OED catid 98467 (HT 91922) ‘place off centre’ is ‘|04.01 (vt)’ in the old data and oedmaincat.  In the new OED data its ‘|04.01 (vt)’ and HT catnum is ‘|04.01’.

OED catid 202508 (HT 192468) ‘Miniature vehicle for use in experiments’ is ‘|13 (n)’ in the old data and oedmaincat.  In the new data it’s ‘|13 (n)’ and the HT catnum (as you probably guessed) is ‘|13’.

As we’re linking categories on the catid it doesn’t really have any bearing on the matching process, but it’s possibly less than ideal that we have three different hierarchical structures on the go.

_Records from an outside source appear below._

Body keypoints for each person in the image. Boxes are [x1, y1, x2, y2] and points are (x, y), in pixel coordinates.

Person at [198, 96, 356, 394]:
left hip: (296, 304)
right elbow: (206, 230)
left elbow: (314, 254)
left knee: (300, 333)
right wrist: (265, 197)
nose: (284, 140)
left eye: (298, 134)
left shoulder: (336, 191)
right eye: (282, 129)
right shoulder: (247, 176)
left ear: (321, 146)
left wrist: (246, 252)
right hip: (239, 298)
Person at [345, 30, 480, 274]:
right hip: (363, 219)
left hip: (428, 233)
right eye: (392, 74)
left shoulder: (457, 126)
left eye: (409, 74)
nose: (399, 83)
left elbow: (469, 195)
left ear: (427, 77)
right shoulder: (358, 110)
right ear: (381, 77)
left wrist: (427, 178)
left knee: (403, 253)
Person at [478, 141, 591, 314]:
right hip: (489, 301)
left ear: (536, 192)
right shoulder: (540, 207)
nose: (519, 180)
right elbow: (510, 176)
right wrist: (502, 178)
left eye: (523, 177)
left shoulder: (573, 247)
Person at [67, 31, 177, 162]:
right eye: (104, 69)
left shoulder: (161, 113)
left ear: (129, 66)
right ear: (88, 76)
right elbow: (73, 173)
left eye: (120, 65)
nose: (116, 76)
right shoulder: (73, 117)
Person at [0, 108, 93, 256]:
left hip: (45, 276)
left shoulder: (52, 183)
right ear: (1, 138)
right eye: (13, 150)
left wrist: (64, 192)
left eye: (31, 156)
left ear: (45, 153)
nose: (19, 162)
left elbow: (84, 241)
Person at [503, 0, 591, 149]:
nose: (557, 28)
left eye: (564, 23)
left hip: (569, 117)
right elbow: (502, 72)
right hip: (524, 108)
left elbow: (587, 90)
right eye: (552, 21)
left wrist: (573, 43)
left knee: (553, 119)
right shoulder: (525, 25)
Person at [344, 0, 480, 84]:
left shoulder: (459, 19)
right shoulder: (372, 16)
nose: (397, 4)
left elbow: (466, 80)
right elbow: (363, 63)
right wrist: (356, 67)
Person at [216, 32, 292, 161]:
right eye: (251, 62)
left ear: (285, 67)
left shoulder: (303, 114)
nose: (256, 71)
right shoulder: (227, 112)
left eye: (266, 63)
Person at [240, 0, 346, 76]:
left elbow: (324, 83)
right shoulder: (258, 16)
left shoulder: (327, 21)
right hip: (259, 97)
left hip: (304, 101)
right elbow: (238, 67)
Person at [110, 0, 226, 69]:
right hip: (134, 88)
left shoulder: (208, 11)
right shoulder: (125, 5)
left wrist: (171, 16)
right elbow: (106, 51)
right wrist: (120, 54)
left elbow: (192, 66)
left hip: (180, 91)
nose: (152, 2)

For the DSL I spent some time this week analysing the DSL API in order to try and figure out why the XML outputted by the API is different to the XML stored in the underlying database that the API apparently uses.  I wasn’t sure whether there was another database on the server that I was unaware of, or whether Peter’s API code was dynamically changing the XML each time it was requested.  It turns out it’s the latter.  As far as I can tell, every time a request for an entry is sent to the API, it grabs the XML in the database, plus some other information stored in other tables relating to citations and bibliographical entries, and then it dynamically updates sections of the XML (e.g. <cit>) to replace sections, adding in IDs, quotes and other such things.  It’s a bit of an odd system, but presumably there was a reason why Peter set it up like this.

Anyway, after figuring out that the API is behaving this way I could then work out a method to grab all of the fully formed XML that the API generates.  Basically I’ve written a little script that requests the full details for every word in the dictionary and then saves this information in a new version of the database.  It took several hours for the script to complete, but it has now done so.  I would appear to have the fully formed XML details for 89,574, and with access to this data I should be able to start working on a new version of the API using this data, that will hopefully give us something identical in functionality and content to the old API.

Also this week I moved offices, which took most of Friday morning to sort out.  I also helped Bryony Randall to get some stats for the New Modernist Editing websites, created a further ‘song story’ for the RNSN project and updated all of the WordPress sites I manage to the latest version of WordPress.